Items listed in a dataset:
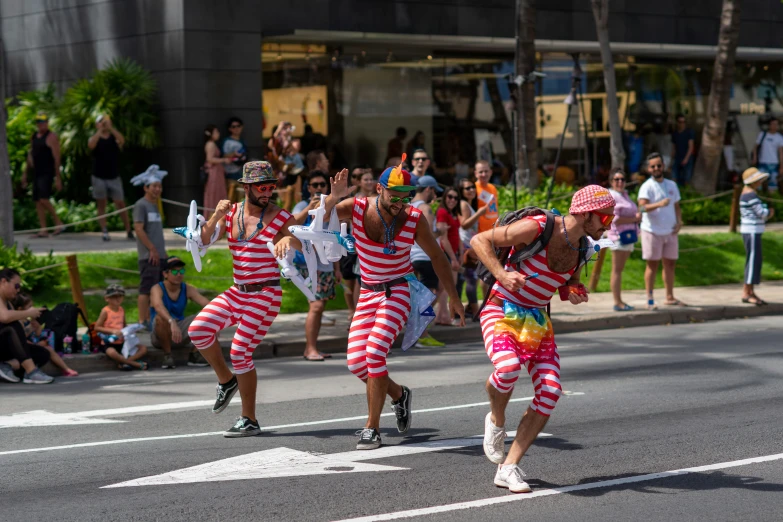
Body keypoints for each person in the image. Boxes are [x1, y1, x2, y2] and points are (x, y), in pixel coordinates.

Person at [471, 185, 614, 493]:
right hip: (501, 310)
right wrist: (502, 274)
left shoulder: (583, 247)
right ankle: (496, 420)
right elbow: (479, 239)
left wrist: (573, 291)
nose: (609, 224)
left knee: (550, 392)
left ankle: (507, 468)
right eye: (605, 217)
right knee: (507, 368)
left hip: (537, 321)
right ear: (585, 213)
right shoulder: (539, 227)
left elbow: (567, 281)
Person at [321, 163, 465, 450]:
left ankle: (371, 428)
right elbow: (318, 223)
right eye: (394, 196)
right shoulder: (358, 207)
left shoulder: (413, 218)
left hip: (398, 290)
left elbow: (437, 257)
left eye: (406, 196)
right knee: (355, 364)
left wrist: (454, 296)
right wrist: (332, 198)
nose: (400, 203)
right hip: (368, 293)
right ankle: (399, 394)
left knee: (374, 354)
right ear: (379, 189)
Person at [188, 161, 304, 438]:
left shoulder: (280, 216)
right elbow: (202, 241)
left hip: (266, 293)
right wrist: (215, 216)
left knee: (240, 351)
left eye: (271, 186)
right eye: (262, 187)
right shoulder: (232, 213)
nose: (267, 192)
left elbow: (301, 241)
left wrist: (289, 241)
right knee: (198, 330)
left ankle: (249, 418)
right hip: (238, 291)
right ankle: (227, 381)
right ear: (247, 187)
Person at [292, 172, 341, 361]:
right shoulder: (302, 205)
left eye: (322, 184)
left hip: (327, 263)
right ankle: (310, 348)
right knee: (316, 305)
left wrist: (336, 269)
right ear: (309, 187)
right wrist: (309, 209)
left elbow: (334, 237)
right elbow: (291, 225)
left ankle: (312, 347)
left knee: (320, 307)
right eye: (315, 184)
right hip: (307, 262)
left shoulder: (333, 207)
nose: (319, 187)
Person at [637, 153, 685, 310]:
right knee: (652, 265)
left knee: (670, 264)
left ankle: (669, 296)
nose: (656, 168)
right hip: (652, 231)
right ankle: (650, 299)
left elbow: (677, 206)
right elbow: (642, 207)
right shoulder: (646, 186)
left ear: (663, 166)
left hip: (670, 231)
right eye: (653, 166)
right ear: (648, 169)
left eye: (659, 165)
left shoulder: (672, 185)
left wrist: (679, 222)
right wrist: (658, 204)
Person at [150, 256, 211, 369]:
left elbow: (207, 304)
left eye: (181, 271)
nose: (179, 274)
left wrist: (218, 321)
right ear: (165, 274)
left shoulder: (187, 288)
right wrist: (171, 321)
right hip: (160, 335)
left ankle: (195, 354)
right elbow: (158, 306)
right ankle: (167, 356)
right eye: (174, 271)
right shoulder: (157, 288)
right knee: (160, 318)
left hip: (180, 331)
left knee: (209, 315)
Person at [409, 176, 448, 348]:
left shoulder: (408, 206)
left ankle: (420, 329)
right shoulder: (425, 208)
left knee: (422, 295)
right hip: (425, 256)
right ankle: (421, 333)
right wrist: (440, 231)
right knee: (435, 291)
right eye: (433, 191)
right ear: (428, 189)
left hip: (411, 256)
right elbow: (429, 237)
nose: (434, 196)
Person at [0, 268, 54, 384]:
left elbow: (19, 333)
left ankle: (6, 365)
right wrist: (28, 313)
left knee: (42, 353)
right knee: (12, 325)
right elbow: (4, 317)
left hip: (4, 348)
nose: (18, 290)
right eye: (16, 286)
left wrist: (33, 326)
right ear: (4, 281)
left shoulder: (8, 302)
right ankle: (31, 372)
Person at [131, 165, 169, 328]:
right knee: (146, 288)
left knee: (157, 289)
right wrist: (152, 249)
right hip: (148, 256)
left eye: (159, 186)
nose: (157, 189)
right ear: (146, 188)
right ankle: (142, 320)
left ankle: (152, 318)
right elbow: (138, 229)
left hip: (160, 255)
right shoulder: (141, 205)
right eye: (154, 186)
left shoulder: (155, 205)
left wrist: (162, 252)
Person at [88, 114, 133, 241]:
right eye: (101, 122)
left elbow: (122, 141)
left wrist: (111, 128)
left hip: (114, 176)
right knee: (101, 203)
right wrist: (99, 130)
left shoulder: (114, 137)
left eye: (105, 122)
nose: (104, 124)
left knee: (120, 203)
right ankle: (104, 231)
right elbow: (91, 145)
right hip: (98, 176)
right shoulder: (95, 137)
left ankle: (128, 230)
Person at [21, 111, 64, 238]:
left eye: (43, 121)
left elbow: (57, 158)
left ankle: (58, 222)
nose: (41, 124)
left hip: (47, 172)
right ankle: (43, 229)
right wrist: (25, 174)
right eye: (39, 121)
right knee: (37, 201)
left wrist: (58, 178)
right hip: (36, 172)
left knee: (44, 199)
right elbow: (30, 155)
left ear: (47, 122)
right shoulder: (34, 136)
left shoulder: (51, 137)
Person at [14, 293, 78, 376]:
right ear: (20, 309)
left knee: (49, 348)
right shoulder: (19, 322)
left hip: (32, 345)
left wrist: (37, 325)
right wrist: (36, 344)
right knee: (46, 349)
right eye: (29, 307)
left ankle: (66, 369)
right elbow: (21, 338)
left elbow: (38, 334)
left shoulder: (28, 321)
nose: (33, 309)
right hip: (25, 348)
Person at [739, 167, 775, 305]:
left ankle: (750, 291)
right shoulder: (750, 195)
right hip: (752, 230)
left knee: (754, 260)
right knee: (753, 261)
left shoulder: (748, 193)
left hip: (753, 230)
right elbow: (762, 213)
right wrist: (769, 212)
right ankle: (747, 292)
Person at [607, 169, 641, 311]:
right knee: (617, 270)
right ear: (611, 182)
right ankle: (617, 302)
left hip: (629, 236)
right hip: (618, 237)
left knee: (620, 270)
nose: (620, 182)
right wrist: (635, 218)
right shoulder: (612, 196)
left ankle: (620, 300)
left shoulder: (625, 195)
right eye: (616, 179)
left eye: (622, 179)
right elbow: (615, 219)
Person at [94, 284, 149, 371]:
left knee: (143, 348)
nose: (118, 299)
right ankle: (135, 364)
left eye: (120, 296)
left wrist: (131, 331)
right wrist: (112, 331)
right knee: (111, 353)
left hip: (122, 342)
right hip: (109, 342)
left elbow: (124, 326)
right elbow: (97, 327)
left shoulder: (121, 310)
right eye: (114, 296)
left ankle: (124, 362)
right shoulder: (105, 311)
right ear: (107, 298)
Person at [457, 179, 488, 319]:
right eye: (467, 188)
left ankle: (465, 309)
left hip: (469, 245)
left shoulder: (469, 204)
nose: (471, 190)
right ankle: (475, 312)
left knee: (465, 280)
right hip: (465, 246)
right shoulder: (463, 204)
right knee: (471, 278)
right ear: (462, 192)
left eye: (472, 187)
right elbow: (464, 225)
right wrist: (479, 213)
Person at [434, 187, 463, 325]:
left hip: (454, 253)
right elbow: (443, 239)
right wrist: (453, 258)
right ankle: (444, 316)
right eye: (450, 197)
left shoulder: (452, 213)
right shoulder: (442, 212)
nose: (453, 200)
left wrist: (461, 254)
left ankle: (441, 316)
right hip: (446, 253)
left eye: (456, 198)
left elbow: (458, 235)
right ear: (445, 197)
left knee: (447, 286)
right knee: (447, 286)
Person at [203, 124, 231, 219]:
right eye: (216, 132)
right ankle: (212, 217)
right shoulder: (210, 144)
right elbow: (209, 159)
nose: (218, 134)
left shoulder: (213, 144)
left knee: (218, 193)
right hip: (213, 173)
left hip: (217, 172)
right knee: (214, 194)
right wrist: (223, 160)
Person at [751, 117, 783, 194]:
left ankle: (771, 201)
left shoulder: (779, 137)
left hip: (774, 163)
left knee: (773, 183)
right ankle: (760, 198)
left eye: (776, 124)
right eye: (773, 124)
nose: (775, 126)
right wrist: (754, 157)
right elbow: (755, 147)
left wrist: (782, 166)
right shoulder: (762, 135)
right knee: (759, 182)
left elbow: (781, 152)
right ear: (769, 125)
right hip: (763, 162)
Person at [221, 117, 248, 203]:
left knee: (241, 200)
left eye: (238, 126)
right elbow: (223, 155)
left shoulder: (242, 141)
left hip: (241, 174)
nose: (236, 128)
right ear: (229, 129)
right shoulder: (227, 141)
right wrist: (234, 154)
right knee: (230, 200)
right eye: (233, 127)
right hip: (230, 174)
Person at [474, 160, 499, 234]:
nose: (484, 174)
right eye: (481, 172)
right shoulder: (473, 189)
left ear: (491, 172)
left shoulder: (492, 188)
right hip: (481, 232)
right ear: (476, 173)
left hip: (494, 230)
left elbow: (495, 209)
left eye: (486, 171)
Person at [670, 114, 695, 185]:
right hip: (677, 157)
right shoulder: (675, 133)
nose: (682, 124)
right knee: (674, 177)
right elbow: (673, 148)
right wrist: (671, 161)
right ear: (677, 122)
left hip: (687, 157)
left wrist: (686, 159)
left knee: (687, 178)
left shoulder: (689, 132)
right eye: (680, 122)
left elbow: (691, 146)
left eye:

→ **What you should do**:
Reproduce exactly the section above that begins at the line containing "left shoulder: (333, 207)" and ends at the line containing "right eye: (433, 191)", leaving out all other lines.

→ **Answer space**:
left shoulder: (333, 207)
nose: (319, 187)
Person at [637, 153, 685, 310]:
right knee: (652, 265)
left knee: (670, 264)
left ankle: (669, 296)
nose: (656, 168)
right hip: (652, 231)
right ankle: (650, 299)
left elbow: (677, 206)
right elbow: (642, 207)
right shoulder: (646, 186)
left ear: (663, 166)
left hip: (670, 231)
right eye: (653, 166)
right ear: (648, 169)
left eye: (659, 165)
left shoulder: (672, 185)
left wrist: (679, 222)
right wrist: (658, 204)
Person at [150, 256, 211, 369]:
left elbow: (207, 304)
left eye: (181, 271)
nose: (179, 274)
left wrist: (218, 321)
right ear: (165, 274)
left shoulder: (187, 288)
right wrist: (171, 321)
right hip: (160, 335)
left ankle: (195, 354)
right elbow: (158, 306)
right ankle: (167, 356)
right eye: (174, 271)
right shoulder: (157, 288)
right knee: (160, 318)
left hip: (180, 331)
left knee: (209, 315)
Person at [409, 176, 448, 348]:
left shoulder: (408, 206)
left ankle: (420, 329)
right shoulder: (425, 208)
left knee: (422, 295)
right hip: (425, 256)
right ankle: (421, 333)
right wrist: (440, 231)
right knee: (435, 291)
right eye: (433, 191)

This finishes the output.